The same classification applies to doubles craft as it does to singles.

The Vajda Civet Cat, being a veterans racing K2, is WF8, whereas the Epic Legacy K2 is WF2. The older-shaped Struer Regina-based copies popular here have a WF3, while the even earlier model Struer Makker copies  are WF4.

So now this is where you can help.
You all paddle a boat or several. We need a broad range of paddlers to give their own personal WF ratings to as many boats as they can remember paddling, including sea kayaks and touring craft. The scale will not include any models with a WF of more than 10, as these are all likely to provide more than enough stability for the average to beginner paddler.  They won’t wobble, so there is no point giving them a WF.

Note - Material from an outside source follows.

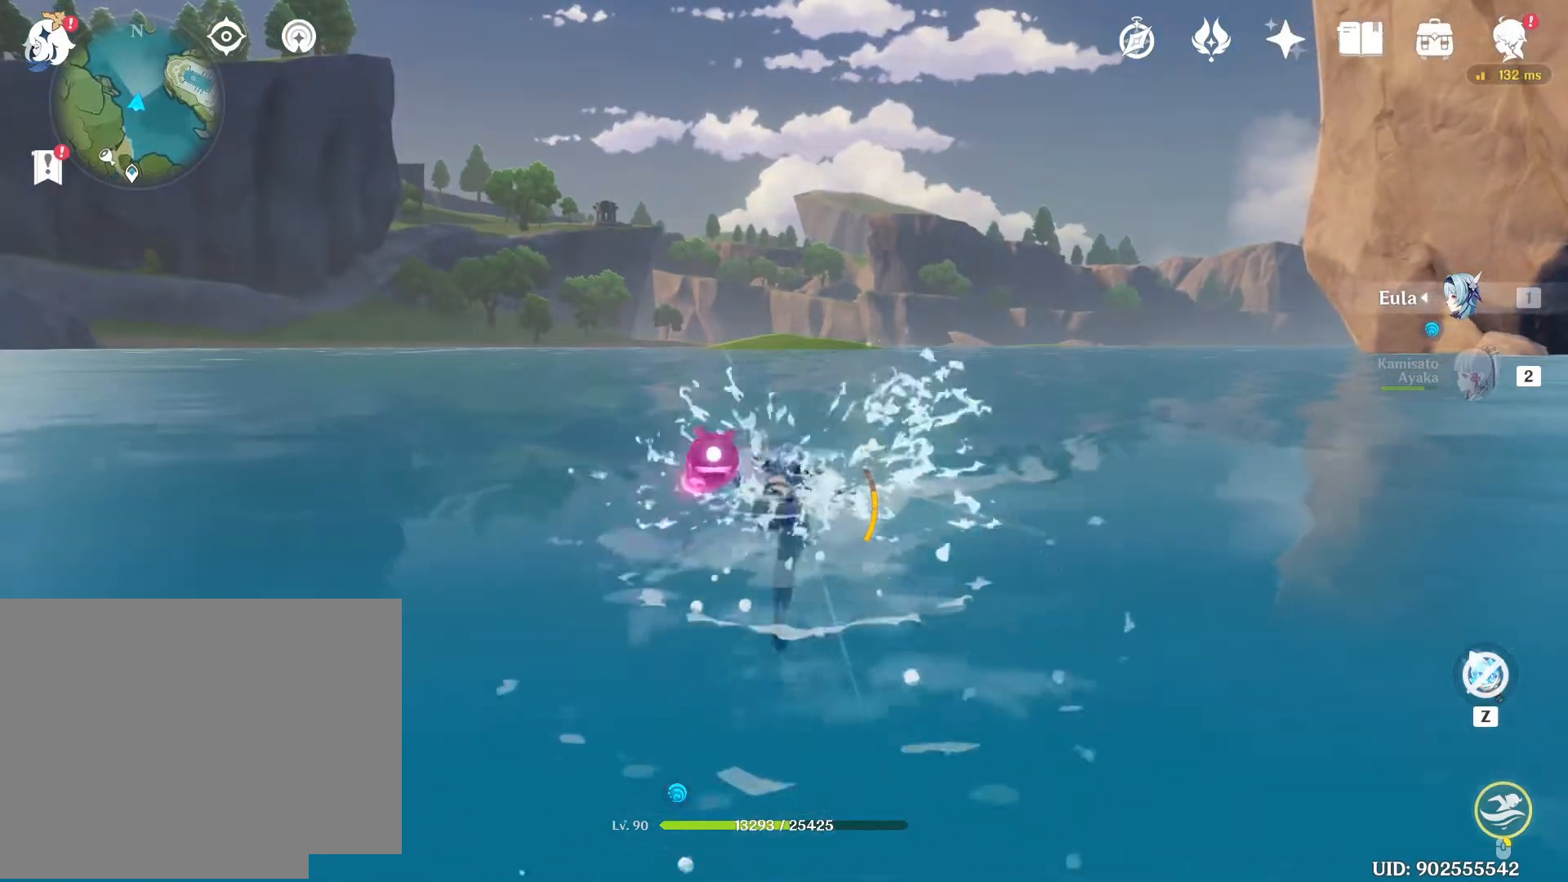
{"keys": [], "mouse": ["right"], "events": [[267, "w", "down"], [433, "w", "up"]]}
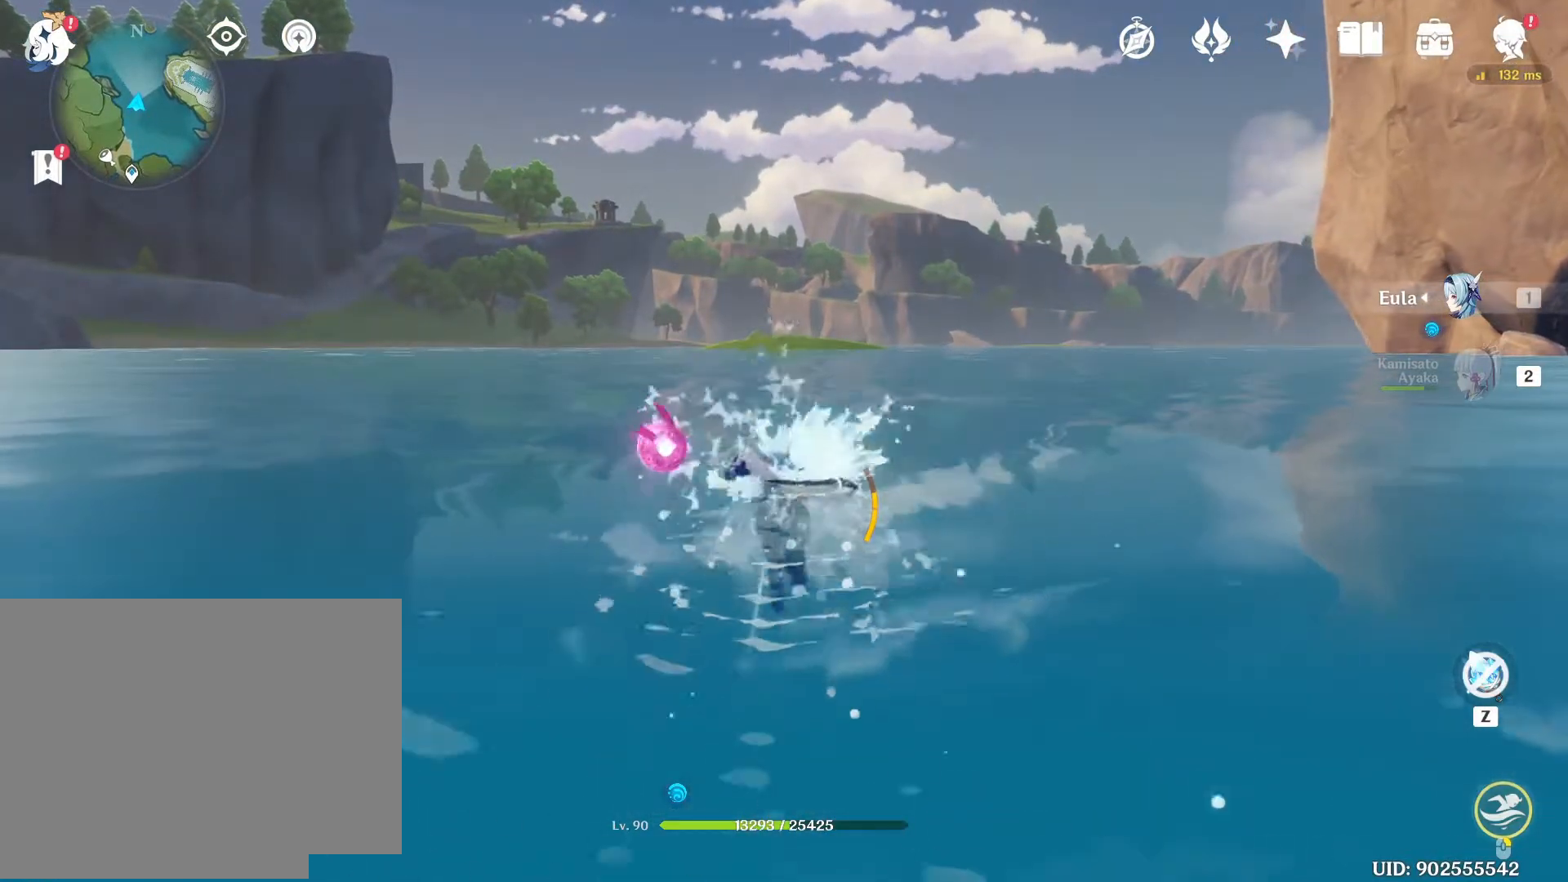
{"keys": ["w"], "mouse": ["right"], "events": [[367, "w", "down"]]}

Some boat’s WF will also be governed by seat height, layup, weight etc, so this scale is purely based on feel rather than science.

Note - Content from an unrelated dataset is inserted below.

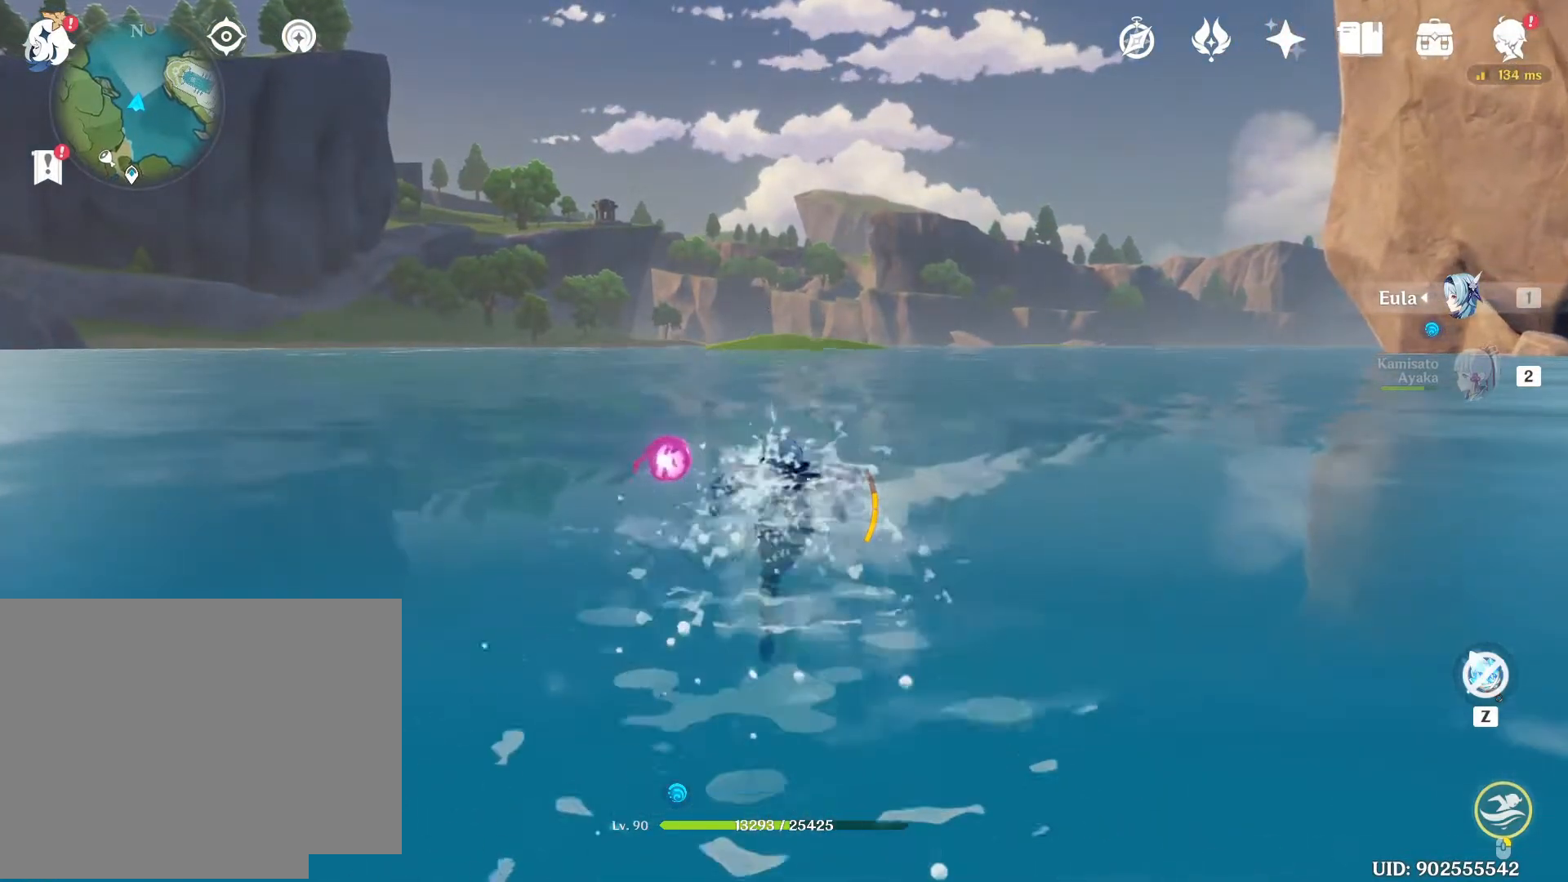
{"keys": [], "mouse": ["right"], "events": [[67, "w", "up"]]}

Surf skis will be included, though with a stability rating based only on flat water rather than on the bump, where another different range of factors comes into play.

Once we have enough input, the results will be collated and published so that final adjustments can be made to the ratings.

Please complete the survey below, giving your rating to as many craft as possible that you feel you can justifiably rate with a degree of accuracy.

Your confidential information will be collated and published as a GUIDELINE for other paddlers, and available on the PNSW website amongst other publications. Your personal details will not appear, as this is a statistical exercise only.

Once completed, just send the information to:tonyatpaddleNSW [dot] org [dot] au (tonyatpaddleNSW [dot] org [dot] au)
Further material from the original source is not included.